I did enjoy that really great conversation between Mike Milch and the COO, Barry Norris, towards the beginning of the two hour window to kill 30. “We need options, we need a plan. We have to be bold here, my wife and kids need me, this isn’t a time for timidity, do you agree?” Says Mr. Big Wig. And Mike responds with… “There’s nothing to talk about. We are not going to kill anyone.” And Mr. Norris kept pushing it, no, we should have a plan at the very least. But every viewer everywhere knew what he was up to. He wants to make sure that he is at the top of the pile come the end of the day. Right?

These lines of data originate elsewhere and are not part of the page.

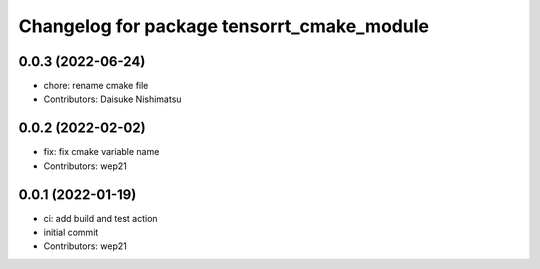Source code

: ^^^^^^^^^^^^^^^^^^^^^^^^^^^^^^^^^^^^^^^^^^^
Changelog for package tensorrt_cmake_module
^^^^^^^^^^^^^^^^^^^^^^^^^^^^^^^^^^^^^^^^^^^

0.0.3 (2022-06-24)
------------------
* chore: rename cmake file
* Contributors: Daisuke Nishimatsu

0.0.2 (2022-02-02)
------------------
* fix: fix cmake variable name
* Contributors: wep21

0.0.1 (2022-01-19)
------------------
* ci: add build and test action
* initial commit
* Contributors: wep21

When I discussed with my daughter what she would do in that situation she said, nothing. Which, I thought was the perfect solution. I’m absolutely not killing someone else, right? In real life? If the walls slam down and some omnipresent voice tells me to kill someone else or die, I choose die. Granted, not the sexiest Hollywood experience. But it is what it is. Realistically though – what do you do? Hide. Protect yourself? It’s a fascinating question. But at the end of the day, the circumstances do not alter what is right, and what is wrong. If it is wrong for me to kill you today. Then tomorrow, when you have a shotgun to my face, it’s still not ok to kill you. We like to justify it as self defense… but is it wrong, or is it right?
Belko Experiment Movie Theories
Deranged Lunatic CEO Theory – There has to be a literal view of the movie theory in here somewhere and this is that somewhere. Why would a corporation derail like this and go over the deep end? Well, maybe it was a Hitler-like crazed person with a global idea for how to take his corporation and turn it into a massively sadistic experiment. Literally, the CEO is Hitler or something like that, someone intent on shaping all of the human race into a group of killers.
Job Interview Theory – What if this Belko Experiment is actually a job interview experiment wherein Belko is crafting and honing a certain type of employee? This isn’t without precedent. I mean, look at the movie The Exam. That is EXACTLY what happened in that movie. (Just go watch it too. Shoot.) It is one big interview process. Right? What if? Hrm.
The Water Theory – It’s in the water.
“Wait, what was this last theory?” “Huh what?” “The ‘water theory'” “Exactly.”
Alien Invasion Experiment – When the two guys with the welder’s torches go at the metal on the windows, and they realize that the metal isn’t even conductive, like at all, I had an idea. What if this wasn’t an experiment run by humans? What if it was the beginnings of an alien invasion that are testing our capabilities, our morals. Our limitations. Etc? What if? On this site we have discussed a number of movies that derive from this theory. The Signal being the most obvious example. The Cube being another take on the vantage. Oh, and Dark City being another. (Look, if you haven’t seen these movies – and they are old – you can’t blame me for talking about them, dangit. Watch more movies! Hang out here more often! I’m always talking about crazy new movies. You won’t lag so far behind! hahahaha.)
I don’t know, what are your thoughts? I liked Belko. And yet, it wasn’t as deep a thinker person’s movie as I would normally prefer. It definitely seemed a bit gratuitous. But they didn’t take it places they could have gone with some of the darkness out there. Right? There was no real racism or sexism or rape happening. Which, was this movie’s saving grace. I definitely would have bounced out if it even hinted that direction.